The implications for lending are tremendous. As liquidity tightens, banks need to explore new ways to increase revenue and reduce their costs. Reducing customer churn and trying to increase the banks’ share of wallet would also be very high on the agenda. A possible slowdown in regional economic activity could translate into increasing levels of non-performing loans (NPLs). Hence, the focus would shift to not only reducing NPLs but also making more informed, real-time credit decisions. As a result of the squeeze on incomes, countries in the Middle East and Africa are drawing down reserves and taking on debt on the one hand, while imposing spending cuts on the other. Banks will also have to change their way of approaching business. The way ahead looks challenging and the ability to navigate successfully would require equipping the organization with the right tools and processes.
However while these scenarios may be new to these countries, they are certainly not unprecedented and maybe we could learn from others’ experiences. The obvious question that comes to mind is, ‘How can banks make the best use of the resources they already have?’ The situation should be looked upon as an opportunity to step back, ask strategic questions, analyze the options and pick the best moves forward. Is this the right moment to consider digitization? Would a completely automated, paperless organization enhance productivity and reduce costs? How about moving a significant number of transactions across the customer lifecycle to lower cost channels such as mobile? Why not use predictive analytics to make better credit decisions faster? What if there was a way to improve collections by analysing customer behaviour in advance and reduce delinquencies?
Well, the answers will definitely vary depending on how effectively the banks are able to realize the huge value that can be unlocked with each of these steps. Transformation in itself is a big word, but the right step, even a small one, taken at the right time can be a huge enabler; a case in point being the rise of FinTech companies. While it is true that they had the advantage of starting with a clean slate, without the baggage of legacy systems and cumbersome processes, their success in creating their own niches in a highly competitive and crowded space cannot be easily denied. FinTech companies have created new segments like P2P lending, Crowd funding, Crypto-currency and Blockchain but many have just leveraged technology and innovative thinking to bridge the gap between customer expectations and existing banking services. The banks can definitely adopt some of the successful approaches used by FinTechs. My earlier post, talks about FinTech’s focus on customer centricity which could be an improvement area for the banks.

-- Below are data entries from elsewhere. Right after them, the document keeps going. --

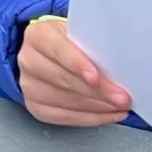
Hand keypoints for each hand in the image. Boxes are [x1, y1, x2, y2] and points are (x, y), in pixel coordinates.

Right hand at [17, 17, 132, 126]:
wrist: (48, 55)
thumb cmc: (69, 44)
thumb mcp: (78, 33)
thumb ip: (92, 44)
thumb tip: (119, 63)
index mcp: (38, 35)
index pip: (57, 49)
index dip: (77, 64)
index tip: (96, 77)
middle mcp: (28, 60)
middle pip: (64, 79)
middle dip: (97, 91)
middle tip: (122, 98)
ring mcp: (29, 85)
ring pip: (66, 101)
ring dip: (98, 106)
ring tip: (120, 106)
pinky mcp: (35, 106)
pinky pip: (66, 117)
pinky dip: (92, 118)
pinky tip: (109, 114)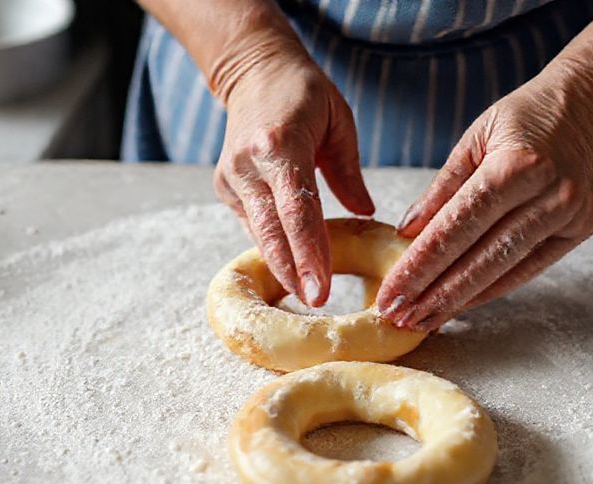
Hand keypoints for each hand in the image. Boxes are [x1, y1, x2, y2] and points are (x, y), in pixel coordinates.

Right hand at [214, 55, 373, 306]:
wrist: (254, 72)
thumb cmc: (303, 95)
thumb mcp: (338, 122)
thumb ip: (349, 173)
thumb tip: (367, 213)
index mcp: (279, 144)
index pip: (297, 209)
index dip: (311, 251)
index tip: (322, 287)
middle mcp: (248, 164)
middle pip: (272, 230)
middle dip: (293, 270)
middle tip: (315, 303)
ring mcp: (231, 177)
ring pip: (259, 233)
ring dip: (283, 264)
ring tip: (308, 294)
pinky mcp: (225, 187)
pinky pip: (254, 224)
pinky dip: (274, 245)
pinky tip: (293, 267)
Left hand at [376, 58, 592, 330]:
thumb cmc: (529, 115)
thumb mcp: (478, 136)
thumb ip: (443, 187)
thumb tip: (406, 233)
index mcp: (516, 165)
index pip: (457, 226)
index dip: (420, 265)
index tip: (391, 293)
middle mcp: (547, 194)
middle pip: (479, 257)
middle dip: (434, 293)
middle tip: (398, 317)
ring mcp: (569, 215)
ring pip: (503, 270)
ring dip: (459, 300)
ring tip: (423, 320)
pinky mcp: (580, 231)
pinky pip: (528, 269)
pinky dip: (491, 289)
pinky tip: (461, 305)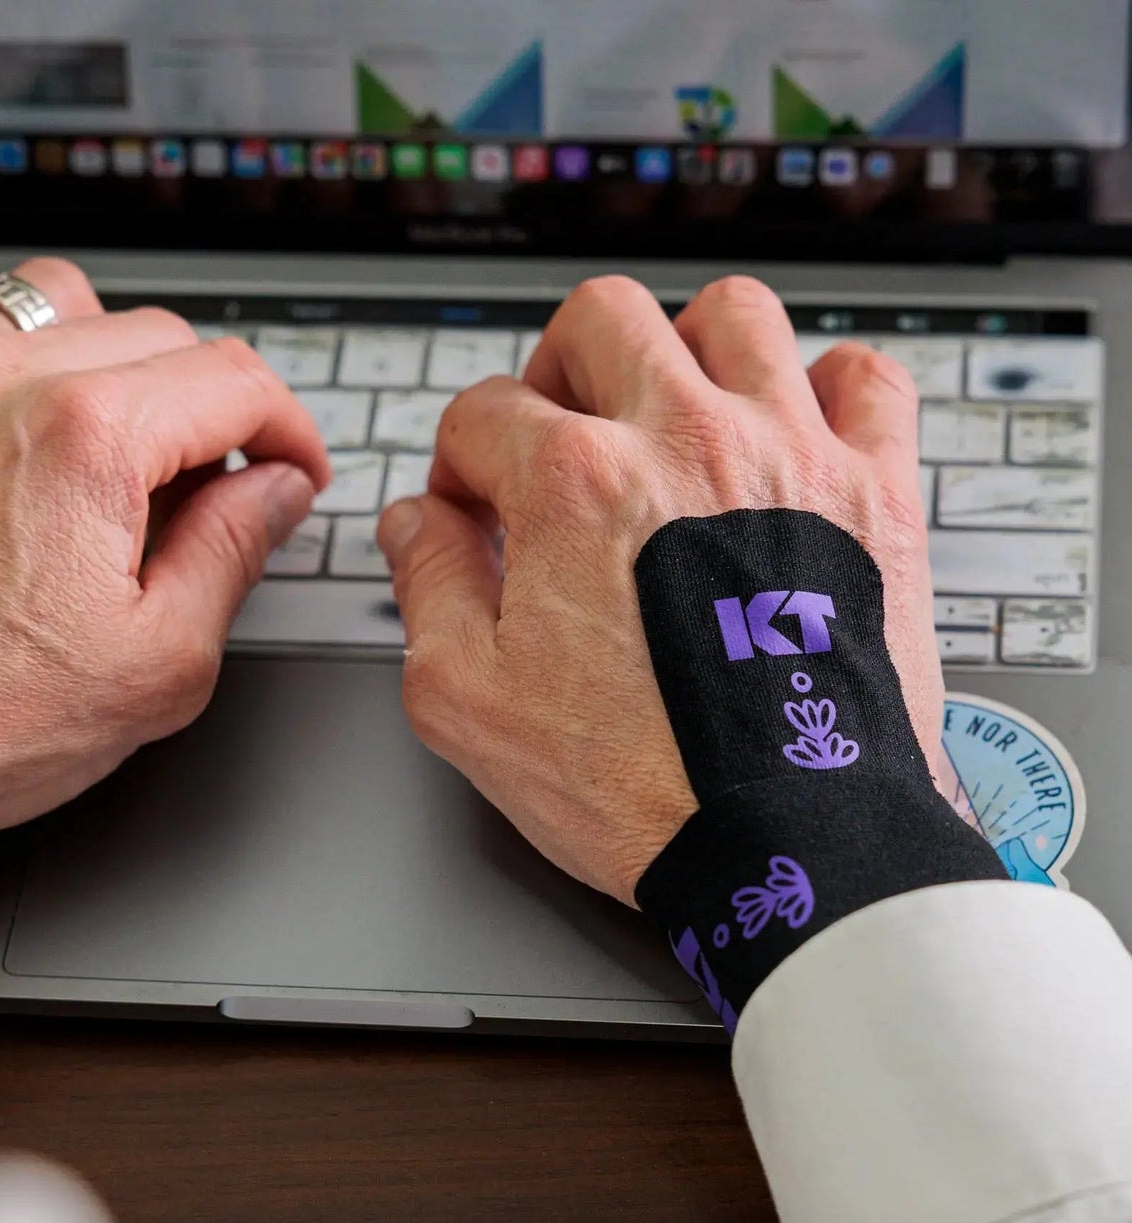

So how can technology help the banks that are ready to make the move? Right from the beginning, from identifying the most suitable target segment and creating tailored products to quickly launching new offerings in the market, advanced technology can make a big difference. It is imperative for every forward looking organization to embark on the digitization journey in lending and reduce their dependency on outdated systems. The ability to make credit decisions with comprehensive data inputs and without dependency on a person’s judgement is fast becoming table-stakes. Customers are now getting used to faster, digitized processes and real time access to information at their fingertips. Not only can the use of analytics across the loan lifecycle improve accuracy in new business growth, but it can also ensure better return on investments intended for profit maximization.
While the current business environment may be volatile and the going may be tough, it is also an ideal time to dig deeper and get ready for the next phase. A number of banks, especially in the most affected countries have already started re-aligning their operations to address the changing circumstances. Technology can definitely help but it is important for the banks to decide to take the next step forward in their transformation journey.